Carmen Dupont von Lesbos Solidarity spricht angesichts der aussichtslosen Lage der Flüchtlinge auf Lesbos nicht von „freiwilliger“, sondern von „verzweifelter“ Rückkehr. Die Menschen, die nun ihren zweiten Winter in Moria verbringen müssten, hätten jede Hoffnung verloren. Das sei keine humanitäre Katastrophe, sondern die Folge einer politischen Entscheidung. „Die europäischen Regierungen wollen, dass die Leute unter diesen Bedingungen auf den Inseln festsitzen, um weitere Menschen vor der Flucht nach Europa abzuhalten.“ Dupont ist Mitinitiatorin des Aufrufs „Open the Islands“. Zahlreiche Solidaritätsgruppen fordern von der griechischen Regierung, die Flüchtlinge auf das Festland weiterreisen zu lassen und dort angemessen unterzubringen.

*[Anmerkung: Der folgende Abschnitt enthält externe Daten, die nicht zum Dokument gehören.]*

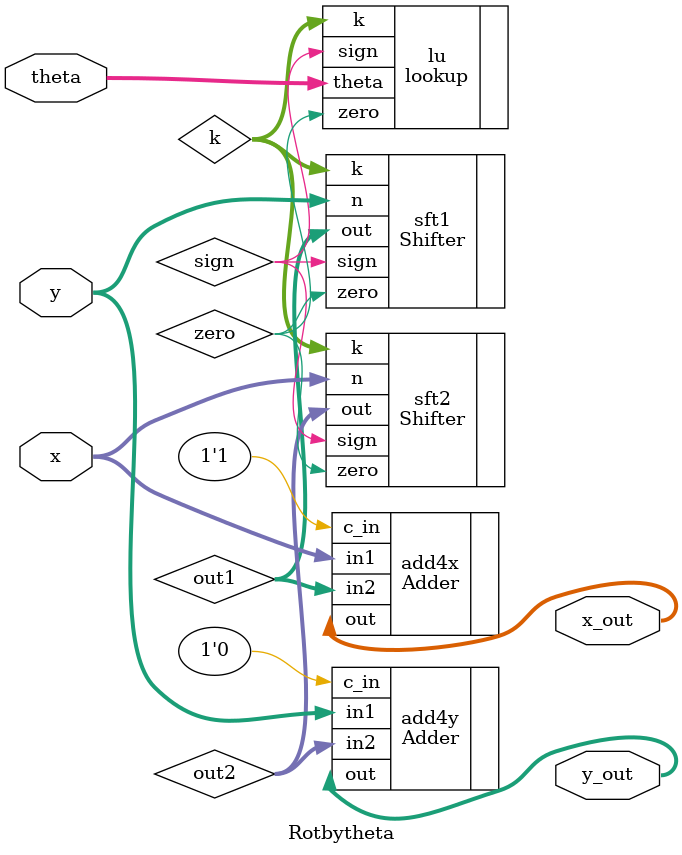
<source format=v>
`timescale 1ns / 1ps
module Rotbytheta(
    input [7:0] x,
    input [7:0] y,
    input [7:0] theta,
    output [7:0] x_out,
    output [7:0] y_out
    );
	wire [7:0] out1, out2;
	wire [1:0] k;
	wire sign, zero;
	
	lookup lu(.theta(theta), .k(k), .zero(zero), .sign(sign));
	Shifter sft1 ( .zero(zero), .sign(sign), .k(k), .n(y), .out(out1));
	Shifter sft2 ( .zero(zero), .sign(sign), .k(k), .n(x), .out(out2));

	Adder add4x(.in1(x), .in2(out1), .c_in(1'b1), .out(x_out));
	Adder add4y(.in1(y), .in2(out2), .c_in(1'b0), .out(y_out));
endmodule

</source>
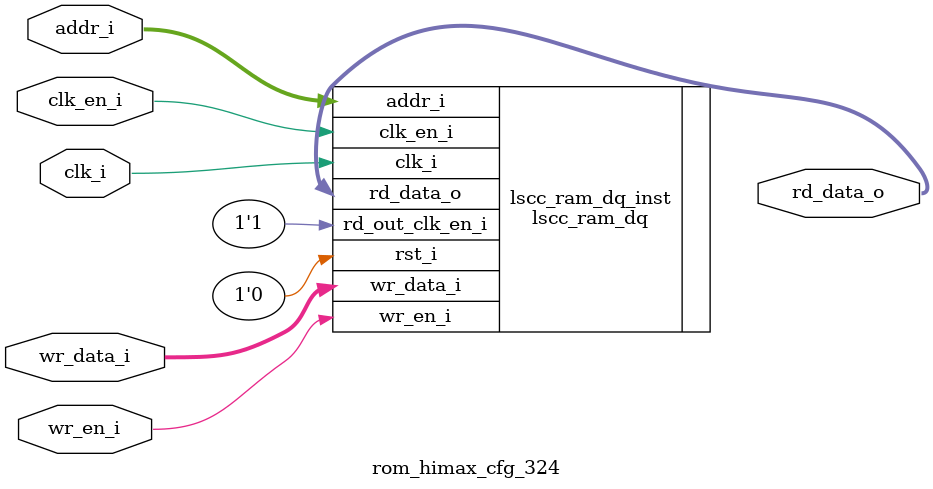
<source format=v>
/*******************************************************************************
    Verilog netlist generated by IPGEN Radiant
    Soft IP Version: 1.0.0
    Thu May 24 16:29:09 2018
*******************************************************************************/
/*******************************************************************************
    Include IP core template files.
*******************************************************************************/
`include "core/lscc_ram_dq.v"
/*******************************************************************************
    Wrapper Module generated per user settings.
*******************************************************************************/
module rom_himax_cfg_324 (clk_i, clk_en_i, wr_en_i, wr_data_i, addr_i,
    rd_data_o);
    input  clk_i;
    input  clk_en_i;
    input  wr_en_i;
    input  [15:0]  wr_data_i;
    input  [7:0]  addr_i;
    output  [15:0]  rd_data_o;
    lscc_ram_dq #(.ADDR_DEPTH(256),
        .DATA_WIDTH(16),
        .ADDR_WIDTH(8),
        .REGMODE("noreg"),
        .RESETMODE("sync"),
        .INIT_MODE("mem_file"),
        .INIT_FILE("misc/ram256x16_himax_324x324_rom_himax_cfg_324_copy.mem"),
        .INIT_FILE_FORMAT("hex"))
    lscc_ram_dq_inst(.clk_i(clk_i),
        .rst_i(1'b0),
        .clk_en_i(clk_en_i),
        .rd_out_clk_en_i(1'b1),
        .wr_en_i(wr_en_i),
        .wr_data_i(wr_data_i),
        .addr_i(addr_i),
        .rd_data_o(rd_data_o));
endmodule
</source>
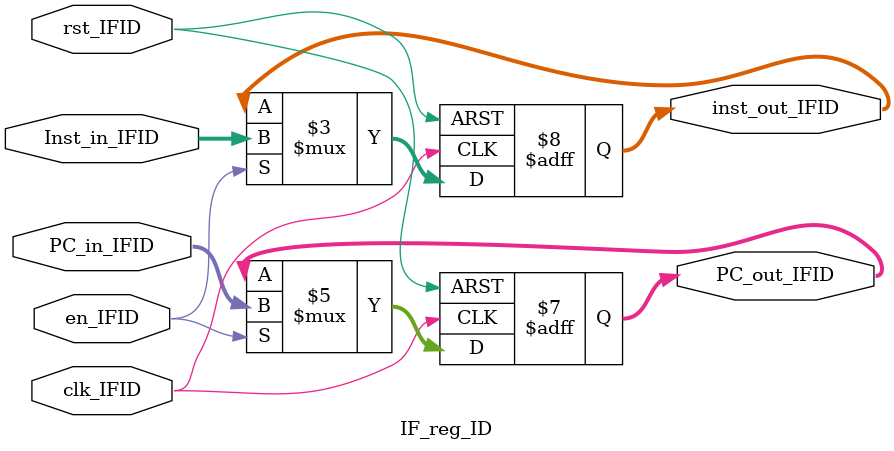
<source format=v>
`timescale 1ns / 1ps


module IF_reg_ID(
    input clk_IFID, //¼Ä´æÆ÷Ê±ÖÓ
    input rst_IFID, //¼Ä´æÆ÷¸´Î»
    input en_IFID, //¼Ä´æÆ÷Ê¹ÄÜ
    input [31:0] PC_in_IFID, //PCÊäÈë
    input [31:0] Inst_in_IFID, //Ö¸ÁîÊäÈë
    output reg [31:0] PC_out_IFID, //PCÊä³ö
    output reg [31:0] inst_out_IFID //Ö¸ÁîÊä³ö
    );
    always @(posedge clk_IFID or posedge rst_IFID)
        if (rst_IFID==1'b1) begin
            PC_out_IFID <= 32'b0;
            inst_out_IFID <= 32'b0;
        end
        else if (en_IFID) begin
            PC_out_IFID <= PC_in_IFID;
            inst_out_IFID <= Inst_in_IFID;
        end

endmodule

</source>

Von Europa verlangen sie, Flüchtlinge aus Griechenland aufzunehmen und das tödliche Abkommen mit der Türkei zu beenden.

So erfahren die Flüchtlinge auf Lesbos neben zunehmenden Anfeindungen auch nach wie vor Solidarität, nicht zuletzt untereinander. Der Syrer Qays Hamad, der für die medico-Partnerorganisation Jafra Foundation in palästinensischen Flüchtlingslagern in Syrien arbeitete, realisierte schnell, dass sich von offizieller Seite niemand für die Flüchtlinge in Moria verantwortlich fühlt, als er vor drei Monaten selbst als Flüchtling in Moria ankam. Angesichts des nahenden Winters beschloss er daher, selbst die Initiative zu ergreifen, und organisierte gemeinsam mit Jafra-Leuten aus Athen – alle selbst Flüchtlinge – die Verteilung von Schlafsäcken in Moria. Weitere Aktivitäten sollen folgen. „Die Situation in Moria ist katastrophal. Ich möchte hierbleiben und etwas für die Menschen tun“, erklärt er.

Flüchtlinge, die sich gegen ihre Lebensbedingungen auf Lesbos wehren, begeben sich allerdings in Gefahr. Nach einer Demonstration für faire Asylverfahren wurden im Juli 35 Flüchtlinge in Mytilini inhaftiert. 30 von ihnen sitzen noch immer in Haft. Ein junger, politisch engagierter Mann aus Afghanistan, der seinen Namen aus Angst nicht in der Zeitung lesen will, erzählt: „Ich habe in Afghanistan für die internationalen Truppen übersetzt und an einer Mädchenschule unterrichtet. Deshalb wurde ich von den Taliban verfolgt.“ Vor wenigen Wochen wurde sein Vater in Afghanistan getötet, von seiner Schwester hat er seit langem nichts mehr gehört. Dass sein Asylantrag nun abgelehnt wurde, kann er nicht fassen. „Das ist mein Todesurteil“, sagt er. Die einzige Erklärung, die er dafür hat, ist sein öffentlicher Einsatz für die Rechte der Flüchtlinge auf Lesbos.